Sartoris’s worldview and morality may exist beyond the adult world of precise language and articulation, but he displays an insight that is far more developed than many of the adults who surround him. He sees through his father’s attempts to manipulate him by harping on the importance of family loyalty as a means of guaranteeing Sartoris’s silence. Sartoris’s brother, John, lacks Sartoris’s insight, and he is an example of what young Sartoris could easily become. Snopes has successfully taught John his ideas of family loyalty, and John blindly follows Snopes’s criminal lead. Sartoris, far from silently obeying, instigates the climactic end of Snopes’s reign of terror. At the end of the story, Sartoris betrays the family “honor” and must persevere on his own. As his father warned, if Sartoris failed to support his family, support would not be offered to him. As frightening as the unknown future might be, Sartoris has decided that the kind of “support” his family can offer is something he can do without.

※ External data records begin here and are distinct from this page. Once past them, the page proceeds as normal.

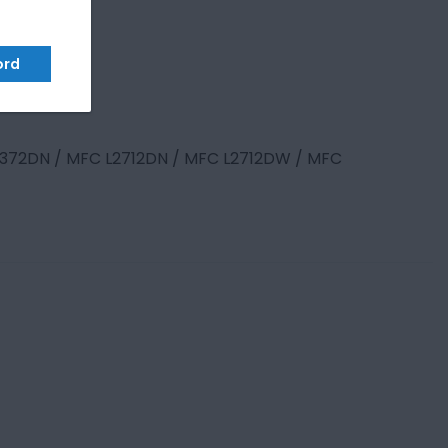
ord
L2372DN / MFC L2712DN / MFC L2712DW / MFC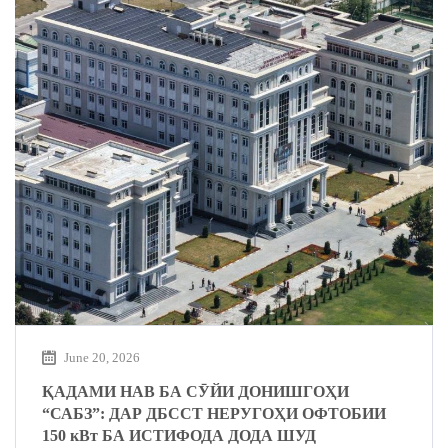
June 20, 2026
ҚАДАМИ НАВ БА СӮЙИ ДОНИШГОҲИ
“САБЗ”: ДАР ДБССТ НЕРУГОҲИ ОФТОБИИ
150 кВт БА ИСТИФОДА ДОДА ШУД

His flight marks an end to the legacy of bitterness and shame that he stood to inherit.
Abner Snopes
Snopes is an influential, towering presence in Sartoris’s eyes, but he himself is simply a primitive, thoughtless force of violence and destruction. With his family he is stiff, without depth, emotion, or complexity. This stiffness makes him seem almost less than human, and Faulkner often characterizes Snopes in metallic terms, portraying him as ironlike, cut from tin, a mechanical presence whose lack of emotion underscores his compromised sense of morality. Snopes’s physical presence fully reflects the inner corruption and love
of revenge that he embodies. His leg, shot in the war when he was stealing Confederate horses for personal profit, drags lamely behind him, an external manifestation of his warped inner life. Because Snopes is wholly unable to express himself articulately or intelligently, his sole recourses for self-expression are violence and cruelty. These tactics have overtaken his worldview so completely that they have infused his sense of who he is. Not satisfied with confining his deep unhappiness to his personal realm, Snopes seems to befoul everything he touches, and he becomes almost bestial in his lack of regard for others. In the de Spain home, Snopes intentionally steps in horse manure and tracks it throughout the house. Later, Faulkner compares Snopes to a stinging wasp or housefly, and Snopes lifts his hand “like a curled claw.” These images suggest that Snopes is not actually human but instead simply resembles the form of a man. Fed by jealousy and rage, Snopes’s need for revenge is borne of his sense of inferiority, lack of power, and gradual emasculation by the dismal sharecropping system. He compensates for these shortcomings by being a silent tyrant, ruling his family with threats and the promise of violence, as well as by destroying the livelihood of those individuals he believes have slighted him.
Lennie Snopes
Opposite Abner Snopes, with his penchant for revenge and destruction, is Lennie Snopes, a voice of reason and morality in the family. Because her morals are so different from her husband’s, Lennie sharpens the conflict that Sartoris faces as he attempts to form his own ideas of right and wrong. The fact that Lennie has not simply succumbed to her domineering, violent husband makes her character remarkable. Surely, her spirit has been wounded by the grinding cycle of poverty, crime, and rootlessness to which Snopes has subjected the family. She has also endured physical violence throughout her married life. Lennie’s spirit has not been broken completely, however. She repeatedly attempts to stop Snopes from lashing out at the landowners who provide the family’s livelihood, even though her attempts are unsuccessful. Her unbroken spirit is perhaps most evident in the way she has influenced Sartoris. Although Lennie is forced into a quiet, inferior position in the family, she has managed to instill her values in Sartoris, despite the overwhelming, corrupting influence that Snopes tries to enforce. Although Lennie is abandoned by Sartoris in the end, he leaves because she has quietly taught him that it is the right thing to do.